He made up his mind at last quite suddenly, to go away, and did not give any particular reason for his resolution to anyone. He met with little opposition, for as he was not to enter into possession of the property bequeathed him by his grandfather for the next four years, his friends thought it wise in him not to relinquish his profession at that time; and he succeeded without difficulty in getting a berth in a ship that was going to China,

where there was a prospect of a war breaking out. When the brief contest was over, his friends heard that he had got his promotion and left his ship; but the next letter, instead of announcing his return to Kingsmills, informed them that he had gone abroad again with a friend, in company with whom he designed to make a tour of discovery in a very little known part of Africa. After that, nothing more had been heard of him till he appeared suddenly in Miss Earle's parlour, on the night of Caroline's first party.
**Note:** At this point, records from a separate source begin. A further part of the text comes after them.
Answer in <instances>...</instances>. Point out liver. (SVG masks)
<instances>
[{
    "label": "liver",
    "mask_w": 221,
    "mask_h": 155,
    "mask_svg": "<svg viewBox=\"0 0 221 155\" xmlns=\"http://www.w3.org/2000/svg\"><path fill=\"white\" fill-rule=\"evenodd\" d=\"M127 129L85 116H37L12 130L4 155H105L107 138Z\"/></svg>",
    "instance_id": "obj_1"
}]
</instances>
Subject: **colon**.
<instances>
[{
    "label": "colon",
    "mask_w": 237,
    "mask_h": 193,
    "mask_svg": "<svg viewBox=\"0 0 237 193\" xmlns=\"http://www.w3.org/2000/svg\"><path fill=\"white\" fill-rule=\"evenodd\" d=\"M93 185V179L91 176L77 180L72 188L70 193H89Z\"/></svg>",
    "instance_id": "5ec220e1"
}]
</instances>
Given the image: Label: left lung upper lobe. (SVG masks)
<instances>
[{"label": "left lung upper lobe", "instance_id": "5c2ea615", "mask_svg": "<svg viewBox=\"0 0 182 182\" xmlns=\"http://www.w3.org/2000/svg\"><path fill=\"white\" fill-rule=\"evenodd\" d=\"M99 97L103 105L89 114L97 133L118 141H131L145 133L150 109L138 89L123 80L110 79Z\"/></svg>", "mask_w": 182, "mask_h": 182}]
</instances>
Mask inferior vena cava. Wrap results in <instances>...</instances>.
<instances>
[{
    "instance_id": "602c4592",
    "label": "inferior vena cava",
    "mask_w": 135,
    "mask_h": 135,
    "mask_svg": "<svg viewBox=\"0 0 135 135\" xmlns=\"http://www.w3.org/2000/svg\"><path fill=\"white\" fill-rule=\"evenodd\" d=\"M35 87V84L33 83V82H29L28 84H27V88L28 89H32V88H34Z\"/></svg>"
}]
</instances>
He came back, as he told himself, a grownup man; with pursuits and interests of his own; a name which he had already dignified with one or two worthy actions; a work cut out for himself in the world; with that old longing for home and sympathy, that old intense desire to be of consequence to some one, overlaid with more weighty interests and projects that stood him instead of intimate ties. So he told himself, very emphatically, as he

walked along the Kingsmills streets towards the house where he was to meet his uncle and cousin. The first tones of a low eager voice, the touch of a trembling hand, one glance of an appealing face turned up to his, told him something quite different, though for the time, he shut his heart very resolutely against the contradiction.

128

CHAPTER V.

"Toiling, rejoicing, sorrowing,
Onward through life he goes,

Each morning sees some task begin,

Each evening sees it close,

Something attempted, something done,

Has earned a night's repose."

LONGFELLOW.

"LATE again, Harry," said Mr. Meyer to the last comer of a troop of noisy boys, who, whispering, talking, and laughing, had, by twos and threes, assembled in the parlour at the Leasows, which looked into the yard.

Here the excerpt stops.